A record 16.1 percent of all employable adults in Manteca were without work in January. It was the fourth straight record month of post World War II unemployment.

Manteca is expected to add 140 jobs this month with the opening of Red Robin Gourmet Burgers and the Hampton Inn Suites at the Promenade Shops at Orchard Valley. That, however, is expected to be overshadowed by the loss of several hundred jobs held by Manteca residents at the NUMMI plant closing in Fremont on April 1 plus the ripple effect on part suppliers – of which several manufactures are located in the Manteca area – plus the trucking industry.

Manteca mirrored San Joaquin County as well as neighboring communities in seeing an increase in unemployment. The jump in Manteca was not as harsh as elsewhere such as Ripon and Lathrop that suffered jumps of 2 to 3 points in their jobless rates.

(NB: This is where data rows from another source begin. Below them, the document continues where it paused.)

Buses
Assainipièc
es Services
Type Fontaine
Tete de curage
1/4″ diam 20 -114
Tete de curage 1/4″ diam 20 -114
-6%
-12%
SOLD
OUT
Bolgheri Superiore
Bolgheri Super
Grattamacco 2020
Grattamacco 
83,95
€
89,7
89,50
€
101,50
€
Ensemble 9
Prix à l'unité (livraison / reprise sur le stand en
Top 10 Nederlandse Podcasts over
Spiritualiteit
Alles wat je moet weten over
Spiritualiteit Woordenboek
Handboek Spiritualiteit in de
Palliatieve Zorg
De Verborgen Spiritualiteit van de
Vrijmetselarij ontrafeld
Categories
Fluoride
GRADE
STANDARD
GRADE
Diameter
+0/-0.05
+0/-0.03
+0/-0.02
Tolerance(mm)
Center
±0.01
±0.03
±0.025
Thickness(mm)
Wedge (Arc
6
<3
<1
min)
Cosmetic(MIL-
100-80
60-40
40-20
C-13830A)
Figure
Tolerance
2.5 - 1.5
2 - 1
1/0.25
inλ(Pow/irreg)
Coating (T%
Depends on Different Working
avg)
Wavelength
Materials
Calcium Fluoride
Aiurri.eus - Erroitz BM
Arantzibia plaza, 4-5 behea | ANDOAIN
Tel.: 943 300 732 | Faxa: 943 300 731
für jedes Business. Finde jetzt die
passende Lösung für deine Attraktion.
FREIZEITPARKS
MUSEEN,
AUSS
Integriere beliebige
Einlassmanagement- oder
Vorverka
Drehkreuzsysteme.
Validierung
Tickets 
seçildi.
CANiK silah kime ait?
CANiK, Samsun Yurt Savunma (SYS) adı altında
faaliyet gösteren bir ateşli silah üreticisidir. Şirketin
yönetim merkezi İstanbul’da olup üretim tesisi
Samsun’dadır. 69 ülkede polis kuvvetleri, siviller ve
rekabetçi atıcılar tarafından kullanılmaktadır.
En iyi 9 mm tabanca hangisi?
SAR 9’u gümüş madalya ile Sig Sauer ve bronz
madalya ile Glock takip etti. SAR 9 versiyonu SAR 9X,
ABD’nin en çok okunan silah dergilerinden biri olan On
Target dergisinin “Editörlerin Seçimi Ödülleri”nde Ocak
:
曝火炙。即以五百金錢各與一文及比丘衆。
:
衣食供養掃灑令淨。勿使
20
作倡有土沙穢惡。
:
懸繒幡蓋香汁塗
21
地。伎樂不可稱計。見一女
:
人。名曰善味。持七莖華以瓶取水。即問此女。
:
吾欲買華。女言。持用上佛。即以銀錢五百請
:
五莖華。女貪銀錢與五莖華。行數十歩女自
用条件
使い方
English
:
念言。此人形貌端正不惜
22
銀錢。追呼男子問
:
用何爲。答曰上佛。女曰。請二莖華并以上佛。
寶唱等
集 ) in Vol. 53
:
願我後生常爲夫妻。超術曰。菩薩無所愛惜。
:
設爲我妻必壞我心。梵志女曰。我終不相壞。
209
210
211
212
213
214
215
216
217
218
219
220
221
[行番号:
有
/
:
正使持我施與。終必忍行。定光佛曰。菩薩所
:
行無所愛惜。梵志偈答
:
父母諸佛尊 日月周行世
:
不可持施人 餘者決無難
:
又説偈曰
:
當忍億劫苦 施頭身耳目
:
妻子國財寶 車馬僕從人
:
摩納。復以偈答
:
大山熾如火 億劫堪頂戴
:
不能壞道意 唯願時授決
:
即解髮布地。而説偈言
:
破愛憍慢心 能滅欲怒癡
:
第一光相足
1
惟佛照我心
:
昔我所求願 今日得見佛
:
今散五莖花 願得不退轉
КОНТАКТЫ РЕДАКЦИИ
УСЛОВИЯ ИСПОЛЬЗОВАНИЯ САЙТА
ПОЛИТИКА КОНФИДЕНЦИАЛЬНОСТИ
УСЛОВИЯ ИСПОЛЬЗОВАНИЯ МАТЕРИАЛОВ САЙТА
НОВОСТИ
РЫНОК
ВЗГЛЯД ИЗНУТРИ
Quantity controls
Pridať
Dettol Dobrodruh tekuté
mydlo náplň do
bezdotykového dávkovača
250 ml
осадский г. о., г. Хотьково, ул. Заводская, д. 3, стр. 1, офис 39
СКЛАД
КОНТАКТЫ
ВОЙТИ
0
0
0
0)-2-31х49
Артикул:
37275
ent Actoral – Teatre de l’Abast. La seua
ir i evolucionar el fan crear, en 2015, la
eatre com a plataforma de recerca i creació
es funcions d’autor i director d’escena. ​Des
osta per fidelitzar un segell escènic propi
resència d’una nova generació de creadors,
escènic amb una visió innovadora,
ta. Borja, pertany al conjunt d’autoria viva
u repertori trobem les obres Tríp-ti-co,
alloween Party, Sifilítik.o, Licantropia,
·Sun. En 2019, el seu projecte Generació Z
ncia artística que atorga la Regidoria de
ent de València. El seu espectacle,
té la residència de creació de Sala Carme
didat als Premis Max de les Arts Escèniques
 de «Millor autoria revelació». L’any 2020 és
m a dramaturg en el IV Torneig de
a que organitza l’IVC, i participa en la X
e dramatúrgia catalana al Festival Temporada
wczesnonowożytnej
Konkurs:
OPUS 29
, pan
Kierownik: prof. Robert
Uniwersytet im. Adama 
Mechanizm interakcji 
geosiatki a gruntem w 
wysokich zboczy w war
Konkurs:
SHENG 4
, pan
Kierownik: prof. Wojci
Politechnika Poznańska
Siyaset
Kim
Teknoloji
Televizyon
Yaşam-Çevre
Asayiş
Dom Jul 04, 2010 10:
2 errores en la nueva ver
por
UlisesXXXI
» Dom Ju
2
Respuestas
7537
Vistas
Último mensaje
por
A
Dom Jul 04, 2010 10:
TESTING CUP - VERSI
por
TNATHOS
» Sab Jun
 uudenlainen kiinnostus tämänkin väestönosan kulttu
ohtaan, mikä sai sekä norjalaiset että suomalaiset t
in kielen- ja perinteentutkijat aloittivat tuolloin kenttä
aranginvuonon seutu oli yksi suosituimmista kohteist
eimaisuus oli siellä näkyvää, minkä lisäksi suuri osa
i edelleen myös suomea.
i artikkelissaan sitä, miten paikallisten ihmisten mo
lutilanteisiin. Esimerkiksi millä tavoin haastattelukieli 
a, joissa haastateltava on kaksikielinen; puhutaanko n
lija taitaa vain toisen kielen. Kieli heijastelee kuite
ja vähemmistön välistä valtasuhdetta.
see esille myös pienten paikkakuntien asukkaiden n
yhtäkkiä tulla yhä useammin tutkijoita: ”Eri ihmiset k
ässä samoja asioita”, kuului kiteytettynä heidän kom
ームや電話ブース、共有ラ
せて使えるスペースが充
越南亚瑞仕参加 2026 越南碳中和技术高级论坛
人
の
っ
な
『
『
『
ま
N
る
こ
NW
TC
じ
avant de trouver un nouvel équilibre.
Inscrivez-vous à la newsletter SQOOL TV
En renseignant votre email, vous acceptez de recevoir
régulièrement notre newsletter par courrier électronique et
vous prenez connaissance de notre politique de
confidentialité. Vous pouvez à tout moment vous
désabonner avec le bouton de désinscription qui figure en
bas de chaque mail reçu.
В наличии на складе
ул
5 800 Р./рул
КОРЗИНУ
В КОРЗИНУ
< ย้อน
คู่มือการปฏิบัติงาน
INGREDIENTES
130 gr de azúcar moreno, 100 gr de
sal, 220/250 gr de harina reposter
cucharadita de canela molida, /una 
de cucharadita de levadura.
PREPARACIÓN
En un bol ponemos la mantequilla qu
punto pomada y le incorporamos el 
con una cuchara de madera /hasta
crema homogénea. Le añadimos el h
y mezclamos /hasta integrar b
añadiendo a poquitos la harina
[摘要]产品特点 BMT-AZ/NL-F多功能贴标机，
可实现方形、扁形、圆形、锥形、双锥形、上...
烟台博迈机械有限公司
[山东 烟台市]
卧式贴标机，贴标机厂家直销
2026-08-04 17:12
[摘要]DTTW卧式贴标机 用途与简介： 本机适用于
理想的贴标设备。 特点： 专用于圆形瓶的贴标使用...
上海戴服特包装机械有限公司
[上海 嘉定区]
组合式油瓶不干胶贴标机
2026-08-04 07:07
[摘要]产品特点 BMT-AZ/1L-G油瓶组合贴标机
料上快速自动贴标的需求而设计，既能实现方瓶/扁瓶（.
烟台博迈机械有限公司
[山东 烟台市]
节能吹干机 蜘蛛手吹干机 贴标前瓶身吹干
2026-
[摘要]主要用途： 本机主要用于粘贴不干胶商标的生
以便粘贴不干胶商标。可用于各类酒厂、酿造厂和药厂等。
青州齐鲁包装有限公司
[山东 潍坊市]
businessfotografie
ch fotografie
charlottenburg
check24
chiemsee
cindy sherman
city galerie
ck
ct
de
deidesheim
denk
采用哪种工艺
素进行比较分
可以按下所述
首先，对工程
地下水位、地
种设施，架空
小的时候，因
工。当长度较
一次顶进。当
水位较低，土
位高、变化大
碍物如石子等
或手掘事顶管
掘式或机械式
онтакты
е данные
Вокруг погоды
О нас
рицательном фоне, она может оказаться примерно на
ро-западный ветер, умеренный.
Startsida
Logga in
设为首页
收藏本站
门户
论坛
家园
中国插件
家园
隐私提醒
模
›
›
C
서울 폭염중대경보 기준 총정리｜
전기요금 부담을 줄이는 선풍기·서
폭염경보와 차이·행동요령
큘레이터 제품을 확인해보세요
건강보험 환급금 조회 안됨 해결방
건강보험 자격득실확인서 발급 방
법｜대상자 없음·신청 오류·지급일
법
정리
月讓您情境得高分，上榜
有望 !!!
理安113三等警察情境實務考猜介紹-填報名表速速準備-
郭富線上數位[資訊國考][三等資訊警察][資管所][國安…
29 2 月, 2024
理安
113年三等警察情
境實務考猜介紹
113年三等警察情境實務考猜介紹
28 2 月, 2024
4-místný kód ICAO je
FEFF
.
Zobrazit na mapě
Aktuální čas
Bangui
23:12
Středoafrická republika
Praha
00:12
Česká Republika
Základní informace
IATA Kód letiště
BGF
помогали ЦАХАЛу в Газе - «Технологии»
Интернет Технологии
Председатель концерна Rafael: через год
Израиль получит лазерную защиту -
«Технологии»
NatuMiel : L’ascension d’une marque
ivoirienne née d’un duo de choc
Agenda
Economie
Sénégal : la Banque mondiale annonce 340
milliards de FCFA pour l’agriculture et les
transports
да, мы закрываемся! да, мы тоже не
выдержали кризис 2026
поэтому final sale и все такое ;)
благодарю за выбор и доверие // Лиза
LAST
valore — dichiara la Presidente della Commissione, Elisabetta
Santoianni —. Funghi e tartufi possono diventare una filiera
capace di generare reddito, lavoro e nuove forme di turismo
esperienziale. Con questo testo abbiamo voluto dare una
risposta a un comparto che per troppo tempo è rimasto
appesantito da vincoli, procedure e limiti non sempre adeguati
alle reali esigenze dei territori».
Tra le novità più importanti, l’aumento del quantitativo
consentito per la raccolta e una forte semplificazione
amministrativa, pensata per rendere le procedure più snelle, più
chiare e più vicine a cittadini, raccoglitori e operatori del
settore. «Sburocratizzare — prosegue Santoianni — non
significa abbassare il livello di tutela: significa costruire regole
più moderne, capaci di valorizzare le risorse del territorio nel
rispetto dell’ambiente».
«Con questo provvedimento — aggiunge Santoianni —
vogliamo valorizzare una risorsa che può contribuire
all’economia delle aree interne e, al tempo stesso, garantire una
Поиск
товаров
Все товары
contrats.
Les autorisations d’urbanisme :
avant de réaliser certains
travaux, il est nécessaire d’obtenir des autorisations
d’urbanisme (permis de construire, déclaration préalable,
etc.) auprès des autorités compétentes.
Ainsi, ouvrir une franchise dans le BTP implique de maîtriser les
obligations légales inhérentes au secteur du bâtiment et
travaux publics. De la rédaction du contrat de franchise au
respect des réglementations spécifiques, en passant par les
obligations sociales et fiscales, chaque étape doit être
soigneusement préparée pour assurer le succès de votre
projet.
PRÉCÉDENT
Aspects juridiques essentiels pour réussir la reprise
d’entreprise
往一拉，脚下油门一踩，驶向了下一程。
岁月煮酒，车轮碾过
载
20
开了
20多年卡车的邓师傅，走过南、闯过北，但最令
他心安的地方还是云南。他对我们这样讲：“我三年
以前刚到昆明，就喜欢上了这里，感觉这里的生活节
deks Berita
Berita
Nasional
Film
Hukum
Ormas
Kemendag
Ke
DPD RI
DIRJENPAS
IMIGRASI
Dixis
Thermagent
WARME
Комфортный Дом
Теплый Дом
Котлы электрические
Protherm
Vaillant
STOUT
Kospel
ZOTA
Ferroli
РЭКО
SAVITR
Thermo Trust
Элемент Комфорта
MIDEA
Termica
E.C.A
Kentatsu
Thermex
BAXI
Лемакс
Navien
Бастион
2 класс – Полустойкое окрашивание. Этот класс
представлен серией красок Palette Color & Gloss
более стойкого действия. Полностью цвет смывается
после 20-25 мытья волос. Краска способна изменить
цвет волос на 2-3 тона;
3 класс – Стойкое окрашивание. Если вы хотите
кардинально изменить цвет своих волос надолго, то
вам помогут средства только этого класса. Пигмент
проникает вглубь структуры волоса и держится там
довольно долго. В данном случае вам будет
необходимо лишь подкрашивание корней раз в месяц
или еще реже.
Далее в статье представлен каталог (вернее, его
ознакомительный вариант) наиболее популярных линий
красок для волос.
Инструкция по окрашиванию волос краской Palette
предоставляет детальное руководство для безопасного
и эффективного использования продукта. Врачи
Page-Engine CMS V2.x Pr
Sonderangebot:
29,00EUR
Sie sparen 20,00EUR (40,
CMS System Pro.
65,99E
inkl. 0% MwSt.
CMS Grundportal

Among San Joaquin County cities, Manteca has the third highest unemployment rate behind Stockton at 21.9% and Escalon at 16.9%.

Employment statewide shot up from 12.2 percent in December to 13.2 percent in January. That compares to a national unemployment rate of 10.6 percent. San Joaquin County’s unemployment rate for January reached 18.4 percent compared to 17.1 percent in December

In terms of actual jobs within San Joaquin County regardless of where those who hold them reside, the county registered a net loss of 3,800 jobs. The biggest hits were in trades, transportation and utilities with 1,500 jobs lost. Every major category of employment either lost ground or was unchanged in January. The only bright spot was in a sub category – federal government jobs. That sub category saw 100 new jobs – the only employment increase as a whole in San Joaquin County. Those jobs were with the Department of Defense.

The jobless rate in the Northern San Joaquin Valley is impacted as much by the Bay Area economy as it is by the local economy. The data reflects the number of available adults who are gainfully employed or not within a certain jurisdiction within the county. Overall, the job count reflects positions available in the county although they could be held by non-county residents just like many Bay Area jobs are held by those who live in the Northern San Joaquin Valley.